ECOWAS Parliament decries coups, tenure elongation
Adoba Echono, Abuja
The Parliament of the Economic Community of West African States, ECOWAS, has lamented the spate of coups and manipulation of constitution to achieve tenure elongation by some West African leaders.
The Speaker of the Community Parliament, Dr Sidie Mohammed Tunis, expressed this concern in his opening address at the ongoing high-level parliamentary seminar on 20 years of democratic elections in West Africa in Ghana’s coastal city of Winneba.
Speaking on the Theme “Evaluating Two Decades Of Democratic Elections In The ECOWAS Region: Achievements, Challenges And The Way Forward”, Dr Tunis warned that the community risked being perceived as a body of failed states over rising coups, tenure elongations and undemocratic constitutional amendments.
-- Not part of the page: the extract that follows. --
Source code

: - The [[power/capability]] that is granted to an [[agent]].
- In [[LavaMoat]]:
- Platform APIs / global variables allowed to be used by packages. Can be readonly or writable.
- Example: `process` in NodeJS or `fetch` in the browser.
Dr Tunis spoke against the backdrop of the recent coup in Guinea, where Colonel Mamady Doumbouya sacked the civilian government of Alpha Conde in a military coup on September 5, and took over power in the bauxite-rich nation.
The deposed Conde had last year amended the country’s constitution to extend his tenure after he had served the constitutional required two terms in office.
Also, last year, Colonel Assimi Goita, led his troops to depose the government of Boubakar Keita in Mali and took power in a coup.
He has since assumed the position of an interim President of the country and set in motion a transition process that appears not to inspire confidence.
In Ivory Coast, President Allasane Outarra, last year amended his country’s constitution to enable him get tenure elongation after he served out his constitutionally required two- terms in office.
“Amending a constitution to conform to current realities is not in itself a problem.”
“When the proposed amendments to the constitution protect the governing elite at the expense of citizens or will undermine the very nature of constitutional democracy, thereby granting an incumbent undue advantage to extend his mandate, then we have a problem,” the Speaker of the Community Parliament noted.
Dr Tunis said that while governments in the region condemn coups, he noted that it is important that they give serious attention to the new phenomenon of amending the constitution of a state before an election or before the expiration of the tenure of an incumbent President.